阅读摘录.
相似字符串（字符串编辑）最短距离（非递归版本）

/*given two words word1 and word2, find the minimum number of steps required to convert word1 to word2. (each operation is counted as 1 step.)

You have the following 3 operations permitted on a word:

a) Insert a character
b) Delete a character
c) Replace a character
*/

#include <string>
#include <iostream>

class Solution
{
public:
int minDistance(std::string word1,std::string word2)
{
/*return minDistanceHelper(word1.begin(),
word1.end(),
word2.begin(),
word2.end()
);*/ //recursive version
//non recursive version
if(word1.size()==0)
return word2.size();
if(word2.size()==0)
return word1.size();
int matrix[word1.size()+1][word2.size()+1];
for(size_t i=0;i<=word1.size();++i)
matrix[i][0]=i;
for(size_t i=0;i<=word2.size();++i)
matrix[0][i]=i;
for(int i=1;i<=word1.size();++i)
{
for(int j=1;j<=word2.size();++j)
{
if(word1[i-1]==word2[j-1])
matrix[i][j]=matrix[i-1][j-1];
else
{
int c1=matrix[i-1][j-1];//replace
int c2=matrix[i-1][j]; //delete
int c3=matrix[i][j-1]; //insert
matrix[i][j]=1+(c1<=c2?(c1<=c3?c1:c3):(c2<=c3?c2:c3));
}
}
}
return matrix[word1.size()][word2.size()];
}
private:
//recursive version with no state
int minDistanceHelper(std::string::iterator lbegin,
std::string::iterator lend,
std::string::iterator rbegin,
std::string::iterator rend)
{
if(lbegin==lend)
return rend-rbegin; //insert charater
else if(rbegin==rend)
return lend-lbegin; //delete charater
else if(*lbegin==*rbegin)

数据条目.

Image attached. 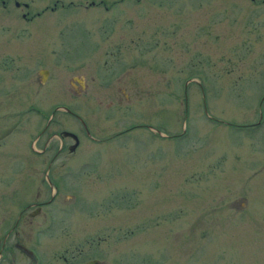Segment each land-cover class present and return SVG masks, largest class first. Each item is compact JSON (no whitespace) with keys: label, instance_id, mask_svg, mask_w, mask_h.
Masks as SVG:
<instances>
[{"label":"rangeland","instance_id":"obj_1","mask_svg":"<svg viewBox=\"0 0 264 264\" xmlns=\"http://www.w3.org/2000/svg\"><path fill=\"white\" fill-rule=\"evenodd\" d=\"M12 1L56 6L26 21ZM12 1L0 238L52 196L32 220L48 249L98 235L108 264H264V0ZM44 128L36 151L79 142L50 167Z\"/></svg>","mask_w":264,"mask_h":264},{"label":"flooded vegetation","instance_id":"obj_2","mask_svg":"<svg viewBox=\"0 0 264 264\" xmlns=\"http://www.w3.org/2000/svg\"><path fill=\"white\" fill-rule=\"evenodd\" d=\"M10 1L12 0H0L1 7L7 9ZM12 2L14 10H22L23 13L20 14V18L26 21L31 20L34 17H38L45 9L52 11L54 6H56V4H53L51 8L43 6V8L37 13V11L31 10V5L29 3ZM29 14H31L30 17L26 19ZM55 111L61 112V110L58 109L53 112ZM65 113L72 116V113L69 111ZM75 116L76 115L73 114L72 118L76 120ZM49 125L50 123L46 125V128H48ZM80 125L82 131H84V136L95 142L96 139L94 140L89 134V131L85 128V123H80ZM46 128H44L43 131L41 129L34 139L32 143L34 146L32 145L33 148L31 151L33 154H37L38 156L44 155L47 152V149L51 148L49 146V142L56 139L58 146L55 148L54 155L51 159H49V161L45 162L47 167H50L53 161L62 154L64 149H66L67 152H72L75 150V147H77L79 142L75 134L64 135L66 136L64 138L60 136L59 139L52 134L44 139V146H42L39 151H36V143L44 135V130ZM146 128L151 130L148 126H146ZM64 140H70L73 143V146L69 147L67 143H63ZM45 183H47L50 188L53 186L48 179L45 180ZM51 198L52 196H50L47 201L37 203L34 201L29 202L25 209L32 205H34L35 208L27 211L24 216L21 215L22 210L17 213V218H15L13 223L8 227L7 231L3 232L0 238V264H108L105 262L104 258L105 253L103 249L105 242L104 240H99L98 235L94 238V240L90 241L88 240V237L61 241V245L56 243V246L49 247V249L47 248V245L39 242V239L43 236V234H48L52 237L50 231L48 230L52 229L53 226L46 224H40L37 226L35 223L32 224V220L35 216H37V213L40 212L39 209L41 205H47ZM42 215L45 217L44 213H42ZM20 220H24L25 223L18 224ZM13 236H15V240L10 241L9 239L13 238Z\"/></svg>","mask_w":264,"mask_h":264},{"label":"water","instance_id":"obj_3","mask_svg":"<svg viewBox=\"0 0 264 264\" xmlns=\"http://www.w3.org/2000/svg\"><path fill=\"white\" fill-rule=\"evenodd\" d=\"M37 73H39V75H40V77H41V79H40V82L42 81V78L44 77V75L47 73V72H45V71H41V72H39V71H37ZM62 110H64V111H66V109H62ZM67 112V111H66ZM69 133H64L63 134V136L64 135H68ZM75 147V146H74Z\"/></svg>","mask_w":264,"mask_h":264}]
</instances>
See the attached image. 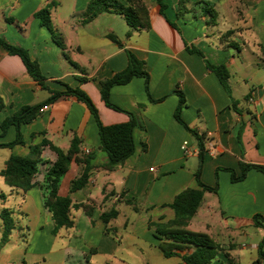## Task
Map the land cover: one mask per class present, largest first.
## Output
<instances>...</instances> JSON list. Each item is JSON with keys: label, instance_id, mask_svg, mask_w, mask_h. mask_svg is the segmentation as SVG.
<instances>
[{"label": "crops", "instance_id": "crops-1", "mask_svg": "<svg viewBox=\"0 0 264 264\" xmlns=\"http://www.w3.org/2000/svg\"><path fill=\"white\" fill-rule=\"evenodd\" d=\"M91 1L0 0V37L26 50L45 78L42 86L21 58L0 44V98L5 104L0 110V145L14 142L18 133L15 126L3 133L5 119L68 86L88 94L106 126L127 123V113L132 114L135 153L122 166L106 170L109 157L86 104L62 96L42 108L37 119L21 126L23 145L0 147V215L3 209L11 210L18 225L1 251L0 264H185L182 256L193 250L166 257L161 245L172 243L159 233L175 219L170 207L175 198L184 190L201 189L196 178L201 163L198 141L175 117L180 94L186 100L182 120L204 139L200 180L216 188L205 193L188 229L207 234L223 248L208 264H264L259 254L264 229L254 222L256 215L264 217V173L252 169L245 179L233 182L228 171L241 176V163L264 166V0H190L195 5L182 16L178 0H163L166 17L155 1L144 0L151 29L134 31L130 37L125 19L115 14L86 22ZM50 2L56 4L52 21L65 51L35 17ZM205 6L216 11L215 26L207 24ZM228 32L232 34L226 37ZM188 48L201 51L212 65L227 67L230 93L205 59ZM127 50L145 62L150 89L147 93L142 77L113 87L111 103L124 113L105 105L101 82L127 68ZM74 138L81 140L82 154L90 157V180L71 193V183L87 168L86 163L72 162L60 180L59 195L91 208H72L74 226L54 235L45 198L46 176L57 155L49 148L43 151L45 163L39 166L36 186L26 193L13 192L1 172L11 156H27L45 139L68 151ZM186 141L189 155L181 149ZM209 142L216 147L213 153ZM113 209L119 216L104 223L101 215ZM2 230L0 218V241Z\"/></svg>", "mask_w": 264, "mask_h": 264}, {"label": "trees", "instance_id": "trees-1", "mask_svg": "<svg viewBox=\"0 0 264 264\" xmlns=\"http://www.w3.org/2000/svg\"><path fill=\"white\" fill-rule=\"evenodd\" d=\"M161 8V14L166 17L165 10L167 5L163 0H153ZM179 15L182 16L187 13L195 4L190 0H178ZM55 2L48 3L43 9L36 13L35 17L40 20V24L46 27L54 41L64 51L66 49L63 37L58 34L52 21V8L55 7ZM204 12L209 16L207 24L209 26H215L217 21V13L214 9L204 7ZM101 14H117L121 15L130 31L127 33V37H130L134 31H142L151 29L150 10L144 0H92L89 3L87 11L84 14L86 22H92ZM170 22V21H169ZM174 27L175 25L172 24ZM232 32H228L226 37H229ZM114 42L119 43L117 38L113 35L109 36ZM0 44L9 51L11 55H15L21 58L29 75L44 86L45 78L41 73L40 66L36 61H33L28 52L21 47L14 46L8 43L6 40L0 37ZM234 45V44H230ZM235 46V45H234ZM190 53L197 54L204 57L203 53L196 48H188ZM67 56V55H66ZM128 66L122 72L116 73L111 79H107L101 82V96L105 105L115 111L125 112L121 108L113 105L110 100L111 90L118 85H125L131 82L135 77H142L146 81V91L149 93L150 89V76L146 69L145 62L139 60L134 53L127 50ZM68 57V56H67ZM207 67L210 71L214 72L220 79L223 87L230 93V86L228 80L230 73L226 66H215L209 63L206 59ZM81 82H84L85 78H79ZM62 96H73L79 101L87 105L99 128V136L101 146L104 152L109 157V163L103 166L106 170H112L115 167L122 166L136 150L134 141V129L136 127L135 117L127 113L130 116V120L127 123L116 124L106 126L103 124L99 111L95 104L80 88H70L67 86L64 92H52V96L40 104L34 106H25L15 112L12 116L5 119L2 124V131L6 133L11 126H15L17 129V138L14 142L6 145H0V147H13L15 145H23L24 140L20 132V128L24 124L33 122L40 114L42 108L55 102ZM186 105V100L182 94H180V103L177 108L175 117L177 121L183 124L188 130H190L198 141L199 156L201 158L200 167L196 174L197 181L201 187L200 190L187 189L181 192L170 205L175 212V219L170 221L166 226L159 230L162 237L171 241L172 244H162L161 248L166 257L178 255L176 251H185L187 249L193 250L190 254L182 256L185 264H208L217 255V253L223 248L217 244L210 236L204 233L193 232L188 229L191 220L197 214L207 191H216V188H210L205 186L200 180V172L202 167V159L205 153V147L203 142V136H199L198 133L189 128V126L182 120L181 111ZM5 108L3 100L0 98V110ZM49 148L57 155L56 162L48 170L46 176V198L45 207L52 215V219L55 225L53 234L56 235L63 229H70L74 226V221L71 218V209L76 208H91L87 204H73L71 197H61L59 195V183L61 178L68 172L72 162L77 164L86 163L87 168L82 175L71 183V193H75L83 189L90 180V157H85L81 151V140L74 138L72 140L70 149L64 151L61 148L56 147L49 140L45 139L41 144L31 147L27 156H11L6 162L4 170L1 172V176L4 178L5 183L13 190V192L26 193L36 186L35 178L39 173V166L44 162L42 159L43 151ZM242 175L237 176L235 171L228 170L232 173V181L239 182L246 178L247 173L256 169L264 173V166L251 165L241 163ZM2 199H5L4 195H1ZM127 204L133 206L136 211L140 208L134 201H127ZM13 212L9 209H3L0 218L3 221L2 238L0 241V254L2 249L7 245L11 239L13 231L17 230V222L12 216ZM119 216V211L113 209L109 212H105L101 215V219L104 223L109 224L112 220ZM254 222L257 227L264 229V217L256 215ZM159 228V227H158ZM111 231L107 229V233ZM259 254L264 257V238L259 246ZM226 256L230 258V255L226 253ZM88 261L90 256L87 257Z\"/></svg>", "mask_w": 264, "mask_h": 264}, {"label": "built area", "instance_id": "built-area-1", "mask_svg": "<svg viewBox=\"0 0 264 264\" xmlns=\"http://www.w3.org/2000/svg\"><path fill=\"white\" fill-rule=\"evenodd\" d=\"M208 138H211V134H208ZM189 143L186 141V142H184L183 144H182V146H181V149H182V151L185 153V154H187V155H189L190 154V148H189ZM208 150H209V152L210 153H213V152H215L216 151V147H215V145L213 144V142H209L208 143Z\"/></svg>", "mask_w": 264, "mask_h": 264}, {"label": "rangeland", "instance_id": "rangeland-1", "mask_svg": "<svg viewBox=\"0 0 264 264\" xmlns=\"http://www.w3.org/2000/svg\"><path fill=\"white\" fill-rule=\"evenodd\" d=\"M53 8H54V7H53ZM53 8H52V10H53ZM65 10H67V9L61 10V13H62V14H63V13L65 14ZM64 14H63V15H64ZM116 15H117V14H116ZM117 18H119L120 20H124V19L122 18L121 15H117ZM123 22H125V21H123ZM195 227H196V225L192 226L191 228L194 229ZM196 229H200V228L197 227ZM17 240H18V239H17ZM125 243L128 244L129 241L126 239V240H125Z\"/></svg>", "mask_w": 264, "mask_h": 264}]
</instances>
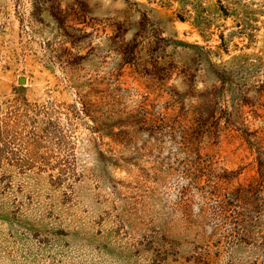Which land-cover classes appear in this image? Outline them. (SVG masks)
<instances>
[{"label":"rangeland","instance_id":"1","mask_svg":"<svg viewBox=\"0 0 264 264\" xmlns=\"http://www.w3.org/2000/svg\"><path fill=\"white\" fill-rule=\"evenodd\" d=\"M221 1L0 0V264H264V0Z\"/></svg>","mask_w":264,"mask_h":264},{"label":"trees","instance_id":"2","mask_svg":"<svg viewBox=\"0 0 264 264\" xmlns=\"http://www.w3.org/2000/svg\"><path fill=\"white\" fill-rule=\"evenodd\" d=\"M218 4H219V6H220V9L223 11V14L225 15V16H228V10H227V8L222 4V1L221 0H218ZM202 11V10H201ZM203 12V11H202ZM200 13H198V15H199ZM180 18L182 19V20H184L185 18H184V16H181L180 15ZM197 19L198 20H200V19H202V16H198L197 17ZM210 25V23L209 22H207V25L205 24V28H207L208 26ZM246 28H245V26H244V28H242L241 29V31L240 32H243L244 30H245ZM238 32V30L237 31H234L233 33H237ZM219 38L221 39V44H224L225 43V38H226V35H225V33L224 32H221L220 33V35H219ZM133 40V39H132ZM132 41H130V43H131ZM129 43V44H130ZM124 53V56H123V61H124V63H127V62H130V58H129V53H130V50H128V51H124L123 52ZM125 53H128V54H125ZM165 75H167L168 76V74H165Z\"/></svg>","mask_w":264,"mask_h":264},{"label":"water","instance_id":"3","mask_svg":"<svg viewBox=\"0 0 264 264\" xmlns=\"http://www.w3.org/2000/svg\"><path fill=\"white\" fill-rule=\"evenodd\" d=\"M21 82H24V78H21Z\"/></svg>","mask_w":264,"mask_h":264}]
</instances>
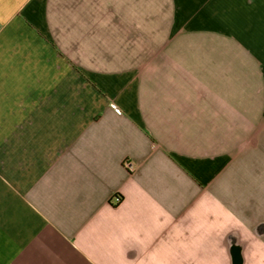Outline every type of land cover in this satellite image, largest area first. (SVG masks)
<instances>
[{"label":"crops","instance_id":"crops-1","mask_svg":"<svg viewBox=\"0 0 264 264\" xmlns=\"http://www.w3.org/2000/svg\"><path fill=\"white\" fill-rule=\"evenodd\" d=\"M0 264H264V0H0Z\"/></svg>","mask_w":264,"mask_h":264},{"label":"built area","instance_id":"built-area-1","mask_svg":"<svg viewBox=\"0 0 264 264\" xmlns=\"http://www.w3.org/2000/svg\"><path fill=\"white\" fill-rule=\"evenodd\" d=\"M111 107L113 108L116 114L121 115L120 109L115 104H112Z\"/></svg>","mask_w":264,"mask_h":264}]
</instances>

任务要求.
请把阅读摘录中的英文句子“given two words word1 and word2, find the minimum number of steps required to convert word1 to word2.”译成中文。 这些数据取自另外的来源。

任务答复.
给定两个单词 word1 和 word2，求出将 word1 转换为 word2 所需的最少步数。